Previous oil spill complaints have been filed on behalf of homeowners, businesses and local groups who allege improper maintenance of an undersea pipeline has resulted in pollution of public beaches and damage to public beaches. private property along the coast. Civilian cases targeted Amplify Energy Corp and its subsidiaries, including the San Pedro Bay Pipeline Company, which operated the pipeline, and Beta Offshore, which operated the oil rigs.

Legal documents allege the pipeline ruptured on or around October 2, with oil leaking from a crack or split in ocean waters five miles from the Huntington Beach shore. The beaches and harbors of Huntington Beach, Newport Beach, Laguna Beach and Dana Point were closed for nine days.

Amplify Energy’s potential guilt in the spill remains unresolved.

In their legal documents, lawyers acknowledged that the cause of the spill is still under investigation by the US Coast Guard and the FBI. Investigators would examine the possibility that an anchor or anchors from one or more commercial vessels may have struck the pipeline.

Previously filed lawsuits have called into question pipeline maintenance, as well as how quickly pipeline operators responded to its failure.

The significance of the spill and the resulting legal actions was evident from the combined experience of the environmental attorneys who appeared before Carter. The group included lawyers involved in litigation related to a wide variety of environmental disasters, including numerous forest fires, the Deepwater Horizon oil spill, the Refugio oil spill, the groundwater contamination dramatized in the movie “Erin Brockovich “and Aliso Canyon gas. to flee.

Several lawyers told the judge on Wednesday that the accelerated time frame with which he wants to move forward would almost certainly force them to at least initially rely on their own investigations rather than wait for government reports on the cause of the spill. .

In questioning the lawyers, Carter made it clear how complex the legal battle would be, while warning them that he would “push hard.”

Carter said lawyers handling the case may have to juggle the potentially competing desires of state and local authorities. He also noted that companies might have to seek evidence or take depositions in foreign countries, or deal with choosing the right bankruptcy attorney court, if Amplify Energy or its subsidiaries decide to file for bankruptcy.

The judge also pointed out that lawyers will have to decide how to balance the pursuit of monetary penalties, which would mean money for their clients, with an injunction that could lead to changes in the operations of oil pipelines or platforms. -forms and potentially improve public safety.

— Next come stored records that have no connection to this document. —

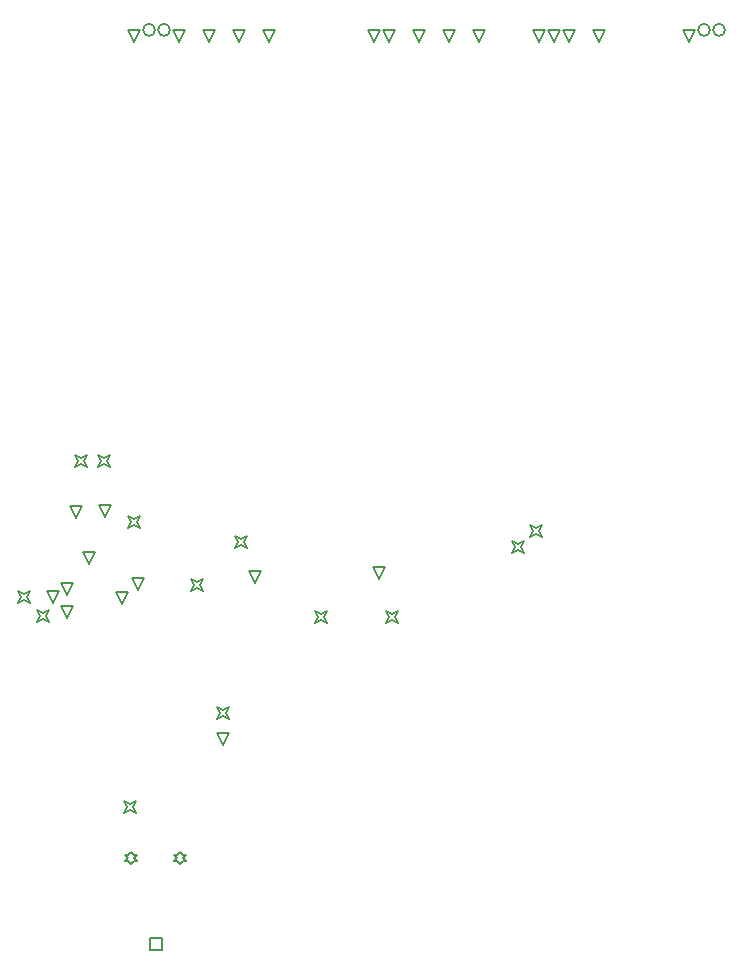
<source format=gbr>
%TF.GenerationSoftware,Altium Limited,Altium Designer,22.9.1 (49)*%
G04 Layer_Color=2752767*
%FSLAX45Y45*%
%MOMM*%
%TF.SameCoordinates,682DF52B-C038-4893-B781-CD12F227844D*%
%TF.FilePolarity,Positive*%
%TF.FileFunction,Drawing*%
%TF.Part,Single*%
G01*
G75*
%TA.AperFunction,NonConductor*%
%ADD78C,0.12700*%
%ADD79C,0.16933*%
D78*
X2449200Y1669200D02*
Y1770800D01*
X2550800D01*
Y1669200D01*
X2449200D01*
X2710000Y2399200D02*
X2735400Y2424600D01*
X2760800D01*
X2735400Y2450000D01*
X2760800Y2475400D01*
X2735400D01*
X2710000Y2500800D01*
X2684600Y2475400D01*
X2659200D01*
X2684600Y2450000D01*
X2659200Y2424600D01*
X2684600D01*
X2710000Y2399200D01*
X2290000D02*
X2315400Y2424600D01*
X2340800D01*
X2315400Y2450000D01*
X2340800Y2475400D01*
X2315400D01*
X2290000Y2500800D01*
X2264600Y2475400D01*
X2239200D01*
X2264600Y2450000D01*
X2239200Y2424600D01*
X2264600D01*
X2290000Y2399200D01*
X5519200Y5029200D02*
X5544600Y5080000D01*
X5519200Y5130800D01*
X5570000Y5105400D01*
X5620800Y5130800D01*
X5595400Y5080000D01*
X5620800Y5029200D01*
X5570000Y5054600D01*
X5519200Y5029200D01*
X5669200Y5169200D02*
X5694600Y5220000D01*
X5669200Y5270800D01*
X5720000Y5245400D01*
X5770800Y5270800D01*
X5745400Y5220000D01*
X5770800Y5169200D01*
X5720000Y5194600D01*
X5669200Y5169200D01*
X2009200Y5759200D02*
X2034600Y5810000D01*
X2009200Y5860800D01*
X2060000Y5835400D01*
X2110800Y5860800D01*
X2085400Y5810000D01*
X2110800Y5759200D01*
X2060000Y5784600D01*
X2009200Y5759200D01*
X1819200D02*
X1844600Y5810000D01*
X1819200Y5860800D01*
X1870000Y5835400D01*
X1920800Y5860800D01*
X1895400Y5810000D01*
X1920800Y5759200D01*
X1870000Y5784600D01*
X1819200Y5759200D01*
X2229200Y2829200D02*
X2254600Y2880000D01*
X2229200Y2930800D01*
X2280000Y2905400D01*
X2330800Y2930800D01*
X2305400Y2880000D01*
X2330800Y2829200D01*
X2280000Y2854600D01*
X2229200Y2829200D01*
X3019200Y3629200D02*
X3044600Y3680000D01*
X3019200Y3730800D01*
X3070000Y3705400D01*
X3120800Y3730800D01*
X3095400Y3680000D01*
X3120800Y3629200D01*
X3070000Y3654600D01*
X3019200Y3629200D01*
X2799200Y4709200D02*
X2824600Y4760000D01*
X2799200Y4810800D01*
X2850000Y4785400D01*
X2900800Y4810800D01*
X2875400Y4760000D01*
X2900800Y4709200D01*
X2850000Y4734600D01*
X2799200Y4709200D01*
X1499200Y4449200D02*
X1524600Y4500000D01*
X1499200Y4550800D01*
X1550000Y4525400D01*
X1600800Y4550800D01*
X1575400Y4500000D01*
X1600800Y4449200D01*
X1550000Y4474600D01*
X1499200Y4449200D01*
X1339200Y4609200D02*
X1364600Y4660000D01*
X1339200Y4710800D01*
X1390000Y4685400D01*
X1440800Y4710800D01*
X1415400Y4660000D01*
X1440800Y4609200D01*
X1390000Y4634600D01*
X1339200Y4609200D01*
X2269200Y5239200D02*
X2294600Y5290000D01*
X2269200Y5340800D01*
X2320000Y5315400D01*
X2370800Y5340800D01*
X2345400Y5290000D01*
X2370800Y5239200D01*
X2320000Y5264600D01*
X2269200Y5239200D01*
X4449200Y4439200D02*
X4474600Y4490000D01*
X4449200Y4540800D01*
X4500000Y4515400D01*
X4550800Y4540800D01*
X4525400Y4490000D01*
X4550800Y4439200D01*
X4500000Y4464600D01*
X4449200Y4439200D01*
X3169200Y5069200D02*
X3194600Y5120000D01*
X3169200Y5170800D01*
X3220000Y5145400D01*
X3270800Y5170800D01*
X3245400Y5120000D01*
X3270800Y5069200D01*
X3220000Y5094600D01*
X3169200Y5069200D01*
X3849200Y4439200D02*
X3874600Y4490000D01*
X3849200Y4540800D01*
X3900000Y4515400D01*
X3950800Y4540800D01*
X3925400Y4490000D01*
X3950800Y4439200D01*
X3900000Y4464600D01*
X3849200Y4439200D01*
X4393426Y4813733D02*
X4342626Y4915333D01*
X4444226D01*
X4393426Y4813733D01*
X3340000Y4779200D02*
X3289200Y4880800D01*
X3390800D01*
X3340000Y4779200D01*
X1940000Y4939200D02*
X1889200Y5040800D01*
X1990800D01*
X1940000Y4939200D01*
X1830000Y5329200D02*
X1779200Y5430800D01*
X1880800D01*
X1830000Y5329200D01*
X1630000Y4609200D02*
X1579200Y4710800D01*
X1680800D01*
X1630000Y4609200D01*
X2070000Y5339200D02*
X2019200Y5440800D01*
X2120800D01*
X2070000Y5339200D01*
X1750000Y4479200D02*
X1699200Y4580800D01*
X1800800D01*
X1750000Y4479200D01*
Y4679200D02*
X1699200Y4780800D01*
X1800800D01*
X1750000Y4679200D01*
X2220000Y4599200D02*
X2169200Y4700800D01*
X2270800D01*
X2220000Y4599200D01*
X7016700Y9359200D02*
X6965900Y9460800D01*
X7067500D01*
X7016700Y9359200D01*
X2698700D02*
X2647900Y9460800D01*
X2749500D01*
X2698700Y9359200D01*
X2350000Y4719200D02*
X2299200Y4820800D01*
X2400800D01*
X2350000Y4719200D01*
X3070000Y3409200D02*
X3019200Y3510800D01*
X3120800D01*
X3070000Y3409200D01*
X6254700Y9359200D02*
X6203900Y9460800D01*
X6305500D01*
X6254700Y9359200D01*
X6000700D02*
X5949900Y9460800D01*
X6051500D01*
X6000700Y9359200D01*
X5873700D02*
X5822900Y9460800D01*
X5924500D01*
X5873700Y9359200D01*
X5746700D02*
X5695900Y9460800D01*
X5797500D01*
X5746700Y9359200D01*
X5238700D02*
X5187900Y9460800D01*
X5289500D01*
X5238700Y9359200D01*
X4984700D02*
X4933900Y9460800D01*
X5035500D01*
X4984700Y9359200D01*
X4730700D02*
X4679900Y9460800D01*
X4781500D01*
X4730700Y9359200D01*
X4476700D02*
X4425900Y9460800D01*
X4527500D01*
X4476700Y9359200D01*
X4349700D02*
X4298900Y9460800D01*
X4400500D01*
X4349700Y9359200D01*
X3460700D02*
X3409900Y9460800D01*
X3511500D01*
X3460700Y9359200D01*
X3206700D02*
X3155900Y9460800D01*
X3257500D01*
X3206700Y9359200D01*
X2952700D02*
X2901900Y9460800D01*
X3003500D01*
X2952700Y9359200D01*
X2317700D02*
X2266900Y9460800D01*
X2368500D01*
X2317700Y9359200D01*
D79*
X2495500Y9460000D02*
G03*
X2495500Y9460000I-50800J0D01*
G01*
X2622500D02*
G03*
X2622500Y9460000I-50800J0D01*
G01*
X7321500D02*
G03*
X7321500Y9460000I-50800J0D01*
G01*
X7194500D02*
G03*
X7194500Y9460000I-50800J0D01*
G01*
%TF.MD5,da58458f024957b2eb80db1d08a61bc5*%
M02*

</source>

Companies hoping to take the lead in the matter have already formed their own coalitions, several of which included local companies with closer ties to Orange County and larger companies with more resources at the Orange County level. State or national. Carter said he could accept one of these already formed coalitions or suggest one of his own.

Lawyers for Kirkland & Ellis, who represent Amplify, agreed with the judge that it would be helpful to have a lead lawyer to handle the various lawsuits, adding that “we want this resolved”.

Carter hasn’t set a specific timeline for when he expects to pick the lead lawyer (s).